Oğuz Atay: A guide into postmodern Turkish literature
Oğuz Atay wrote his first novel, Tutunamayanlar, which has been considered one of the masterpieces of 20th century Turkish literature by UNESCO because it introduced modern literature in Turkish book writing. The novel has been compared to Ulysses from James Joyce due to its unique avant-garde style.
Oğuz Atay (1934–1977) was born in Kastamonu İnebolu in 1934, a north Turkish region located near the Black Sea. After finishing college in Ankara he studied Civil Engineering in Istanbul Technical University and worked repairing ferries until he entered Istanbul State Academy for Engineering. He began writing some articles and a book called Topography, but his literary career started in 1971 with Tutunamayanlar.
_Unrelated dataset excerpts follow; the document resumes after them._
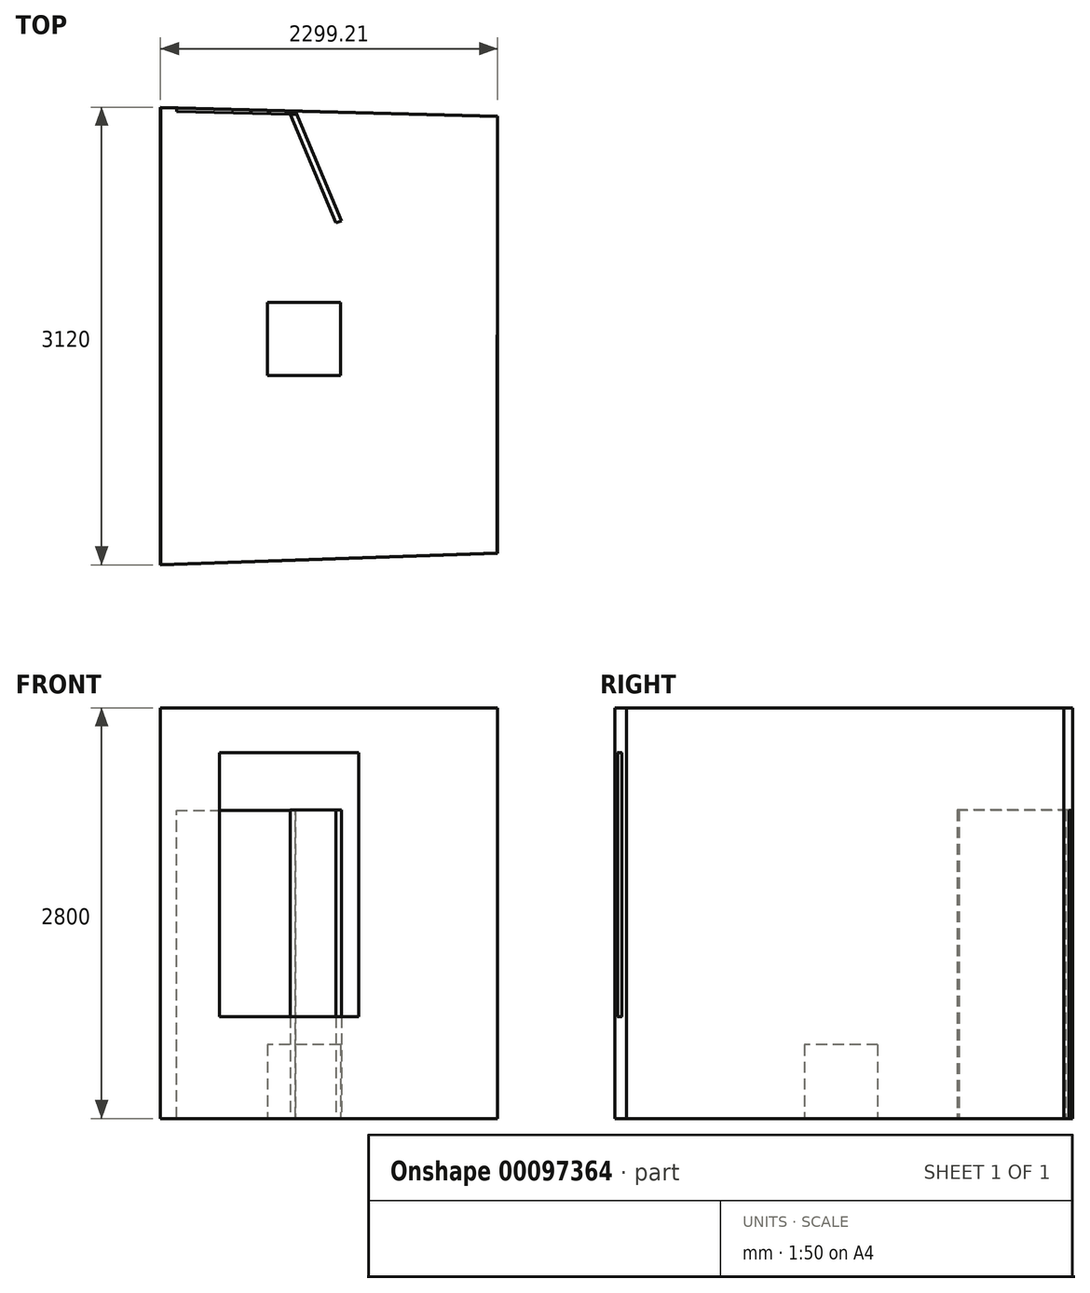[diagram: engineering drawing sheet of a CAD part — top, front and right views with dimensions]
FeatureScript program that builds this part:
annotation { "Feature Type Name" : "Feature", "Feature Type Description" : "" }
export const myFeature = defineFeature(function(context is Context, id is Id, definition is map)
    precondition{}
    {
        {
            var Q0;
            Q0=qCreatedBy(makeId("Top.planeOp"),FACE);
            var sketch = newSketch(context, id + "F0", { "sketchPlane" : qUnion([Q0])});
            skLineSegment(sketch, "E0", {"start": v(0, -3120) * mm, "end": v(2298.62, -3040.36) * mm});
            skLineSegment(sketch, "E1", {"start": v(0, 0) * mm, "end": v(2299.2, -60.36) * mm, "construction": true});
            skLineSegment(sketch, "E2", {"start": v(0, 0) * mm, "end": v(0, -3120) * mm});
            skLineSegment(sketch, "E3", {"start": v(2299.2, -60.36) * mm, "end": v(2298.62, -3040.36) * mm});
            skLineSegment(sketch, "E4", {"start": v(0, 0) * mm, "end": v(110, -2.89) * mm});
            skArc(sketch, "E5", {"start": v(110, -2.89) * mm, "mid": v(339.58, -589.54) * mm, "end": v(920, -834.43) * mm});
            skLineSegment(sketch, "E6", {"start": v(920, -24.15) * mm, "end": v(920, -834.43) * mm});
            skLineSegment(sketch, "E7", {"start": v(920, -24.15) * mm, "end": v(979.2, -25.7) * mm});
            skLineSegment(sketch, "E8", {"start": v(979.2, -25.7) * mm, "end": v(2299.2, -60.36) * mm});
            skLineSegment(sketch, "E9", {"start": v(110, -2.89) * mm, "end": v(920, -24.15) * mm});
            skSolve(sketch);
        }
        {
            var Q0;
            Q0=makeQuery(id+"F0.imprint","IMPRINT",FACE,{"disambiguationData":[TD([[makeQuery(id+"F0.imprint","IMPRINT",EDGE,{"derivedFrom":sQuery(id+"F0.wireOp",EDGE,"E0")}),1.0]])]});
            var Q1;
            Q1=makeQuery(id+"F0.imprint","IMPRINT",FACE,{"disambiguationData":[TD([[makeQuery(id+"F0.imprint","IMPRINT",EDGE,{"derivedFrom":sQuery(id+"F0.wireOp",EDGE,"E5")}),1.0]])]});
            var Q2;
            Q2=sQuery(id+"F0.wireOp",EDGE,"E2");
            var Q3;
            Q3=sQuery(id+"F0.wireOp",EDGE,"E3");
            var Q4;
            Q4=sQuery(id+"F0.wireOp",EDGE,"E0");
            var Q5;
            Q5=sQuery(id+"F0.wireOp",EDGE,"E8");
            var Q6;
            Q6=sQuery(id+"F0.wireOp",EDGE,"E4");
            var Q7;
            Q7=sQuery(id+"F0.wireOp",EDGE,"E7");
            extrude(context, id + "F1", {"entities" : qUnion([Q0, Q1]), "surfaceEntities" : qUnion([Q2, Q3, Q4, Q5, Q6, Q7]), "depth" : 2800 * mm});
        }
        {
            var Q0;
            Q0=makeQuery(id+"F1.opExtrude","SWEPT_FACE",FACE,{"disambiguationData":[OSD([sQuery(id+"F0.wireOp",EDGE,"E4"),sQuery(id+"F0.wireOp",EDGE,"E7"),sQuery(id+"F0.wireOp",EDGE,"E8"),sQuery(id+"F0.wireOp",EDGE,"E9")])]});
            var sketch = newSketch(context, id + "F2", { "sketchPlane" : qUnion([Q0])});
            skLineSegment(sketch, "E10.bottom", {"start": v(-110.04, 0) * mm, "end": v(-920.32, 0) * mm, "construction": true});
            skLineSegment(sketch, "E10.top", {"start": v(-110.04, 2100) * mm, "end": v(-920.32, 2100) * mm});
            skLineSegment(sketch, "E10.left", {"start": v(-110.04, 0) * mm, "end": v(-110.04, 2100) * mm});
            skLineSegment(sketch, "E10.right", {"start": v(-920.32, 0) * mm, "end": v(-920.32, 2100) * mm});
            skLineSegment(sketch, "E11.0", {"start": v(0, 2800) * mm, "end": v(-2300, 2800) * mm});
            skLineSegment(sketch, "E12.0.0", {"start": v(-2377.63, 0) * mm, "end": v(-2300, 0) * mm});
            skLineSegment(sketch, "E12.0.1", {"start": v(-2300, 0) * mm, "end": v(-2300, 2800) * mm});
            skLineSegment(sketch, "E12.0.2", {"start": v(-2300, 2800) * mm, "end": v(-2377.63, 2800) * mm});
            skLineSegment(sketch, "E12.0.3", {"start": v(-2377.63, 2800) * mm, "end": v(-2377.63, 0) * mm});
            skLineSegment(sketch, "E13.0", {"start": v(0, 2800) * mm, "end": v(0, 0) * mm});
            skLineSegment(sketch, "E14", {"start": v(-2300, 0) * mm, "end": v(-920.32, 0) * mm});
            skLineSegment(sketch, "E15", {"start": v(-110.04, 0) * mm, "end": v(0, 0) * mm});
            skSolve(sketch);
        }
        {
            var Q0;
            Q0=makeQuery(id+"F1.opExtrude","CAP_FACE",FACE,{"disambiguationData":[OSD([sQuery(id+"F0.wireOp",EDGE,"E0"),sQuery(id+"F0.wireOp",EDGE,"E2"),sQuery(id+"F0.wireOp",EDGE,"E3"),sQuery(id+"F0.wireOp",EDGE,"E4"),sQuery(id+"F0.wireOp",EDGE,"E7"),sQuery(id+"F0.wireOp",EDGE,"E8"),sQuery(id+"F0.wireOp",EDGE,"E9")])],"isStart":false});
            shell(context, id + "F3", {"entities" : qUnion([Q0]), "thickness" : 2.5 * mm});
        }
        {
            var Q0;
            Q0=makeQuery(id+"F2.imprint","IMPRINT",FACE,{"disambiguationData":[TD([[makeQuery(id+"F2.imprint","IMPRINT",EDGE,{"derivedFrom":sQuery(id+"F2.wireOp",EDGE,"E10.top")}),1.0]])]});
            extrude(context, id + "F4", {"entities" : qUnion([Q0]), "operationType" : NewBodyOperationType.REMOVE, "oppositeDirection" : true, "depth" : 25 * mm});
        }
        {
            var Q0;
            Q0=makeQuery(id+"F1.opExtrude","SWEPT_FACE",FACE,{"disambiguationData":[OSD([sQuery(id+"F0.wireOp",EDGE,"E0")])]});
            var sketch = newSketch(context, id + "F5", { "sketchPlane" : qUnion([Q0])});
            skLineSegment(sketch, "E16.bottom", {"start": v(1244.56, 2494.42) * mm, "end": v(294.56, 2494.42) * mm});
            skLineSegment(sketch, "E16.top", {"start": v(1244.56, 694.42) * mm, "end": v(294.56, 694.42) * mm});
            skLineSegment(sketch, "E16.left", {"start": v(1244.56, 2494.42) * mm, "end": v(1244.56, 694.42) * mm});
            skLineSegment(sketch, "E16.right", {"start": v(294.56, 2494.42) * mm, "end": v(294.56, 694.42) * mm});
            skPoint(sketch, "E16.middle", {"position": v(769.56, 1594.42) * mm});
            skSolve(sketch);
        }
        {
            var Q0;
            Q0=makeQuery(id+"F5.imprint","IMPRINT",FACE,{"disambiguationData":[TD([[makeQuery(id+"F5.imprint","IMPRINT",EDGE,{"derivedFrom":sQuery(id+"F5.wireOp",EDGE,"E16.bottom")}),1.0]])]});
            extrude(context, id + "F6", {"entities" : qUnion([Q0]), "operationType" : NewBodyOperationType.REMOVE, "oppositeDirection" : true, "depth" : 25 * mm});
        }
        {
            var Q0;
            Q0=makeQuery(id+"F3.opShell","OFFSET_FACE",FACE,{"disambiguationData":[OSD([sQuery(id+"F0.wireOp",EDGE,"E0"),sQuery(id+"F0.wireOp",EDGE,"E2"),sQuery(id+"F0.wireOp",EDGE,"E3"),sQuery(id+"F0.wireOp",EDGE,"E4"),sQuery(id+"F0.wireOp",EDGE,"E7"),sQuery(id+"F0.wireOp",EDGE,"E8"),sQuery(id+"F0.wireOp",EDGE,"E9")])]});
            var sketch = newSketch(context, id + "F7", { "sketchPlane" : qUnion([Q0])});
            skLineSegment(sketch, "E17", {"start": v(919.93, -26.65) * mm, "end": v(1233.39, -773.26) * mm});
            skLineSegment(sketch, "E18", {"start": v(1233.39, -773.26) * mm, "end": v(1196.5, -788.74) * mm});
            skLineSegment(sketch, "E19", {"start": v(1196.5, -788.74) * mm, "end": v(882.95, -41.9) * mm});
            skLineSegment(sketch, "E20", {"start": v(882.95, -41.9) * mm, "end": v(919.93, -26.65) * mm});
            skSolve(sketch);
        }
        {
            var Q0;
            Q0=makeQuery(id+"F7.imprint","IMPRINT",FACE,{"disambiguationData":[TD([[makeQuery(id+"F7.imprint","IMPRINT",EDGE,{"derivedFrom":sQuery(id+"F7.wireOp",EDGE,"E17")}),-1.0]])]});
            extrude(context, id + "F8", {"entities" : qUnion([Q0]), "depth" : 2100 * mm});
        }
        {
            var Q0;
            Q0=makeQuery(id+"F3.opShell","OFFSET_FACE",FACE,{"disambiguationData":[OSD([sQuery(id+"F0.wireOp",EDGE,"E0"),sQuery(id+"F0.wireOp",EDGE,"E2"),sQuery(id+"F0.wireOp",EDGE,"E3"),sQuery(id+"F0.wireOp",EDGE,"E4"),sQuery(id+"F0.wireOp",EDGE,"E7"),sQuery(id+"F0.wireOp",EDGE,"E8"),sQuery(id+"F0.wireOp",EDGE,"E9")])]});
            var sketch = newSketch(context, id + "F9", { "sketchPlane" : qUnion([Q0])});
            skLineSegment(sketch, "E21.bottom", {"start": v(1228.15, -1329.48) * mm, "end": v(728.15, -1329.48) * mm});
            skLineSegment(sketch, "E21.top", {"start": v(1228.15, -1829.48) * mm, "end": v(728.15, -1829.48) * mm});
            skLineSegment(sketch, "E21.left", {"start": v(1228.15, -1329.48) * mm, "end": v(1228.15, -1829.48) * mm});
            skLineSegment(sketch, "E21.right", {"start": v(728.15, -1329.48) * mm, "end": v(728.15, -1829.48) * mm});
            skPoint(sketch, "E21.middle", {"position": v(978.15, -1579.48) * mm});
            skSolve(sketch);
        }
        {
            var Q0;
            Q0=makeQuery(id+"F9.imprint","IMPRINT",FACE,{"disambiguationData":[TD([[makeQuery(id+"F9.imprint","IMPRINT",EDGE,{"derivedFrom":sQuery(id+"F9.wireOp",EDGE,"E21.bottom")}),1.0]])]});
            extrude(context, id + "F10", {"entities" : qUnion([Q0]), "depth" : 500 * mm});
        }
    });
In Tutunamayanlar Atay makes a critique of the bourgeois world including surrealist elements such as inner talks about reality and consciousness. Oğuz Atay’s written art is postmodern and poststructuralist. He introduced Western avant garde in Turkish literature. In some of his books he doesn’t use points, which was very popular for some European avant-garde writers of the 20th century. Psychological analysis of reality and the human being, as well as philosophical and metaphysical topics such as nature. meaning, differentiating reality from fantasy and fiction, truth and human origins are the main and underlying themes of his books.
Oğuz Atay
Tutunamayanlar was never reprinted during the author’s lifetime, since it didn’t have a good reaction amongst other Turkish writers. But in 1984 it became a best-seller in the country. After publishing his second novel, Tehlikeli Oyunlar, in English Dangerous Games (1973), he became an Associate University Professor.

Most of his writings are novels, and many of them have been adapted and inspired filmmakers and theater plays such as “Waiting For The Fear”. Appart of novels Atay also wrote one theater play, “Oyunlarla Yaşayanlar”, “Living with Games, which has been interpreted by many theaters such as the Turkish Theatre since the 80s.

“She cannot go out of my mind. My mind went lost, someone stole it.”.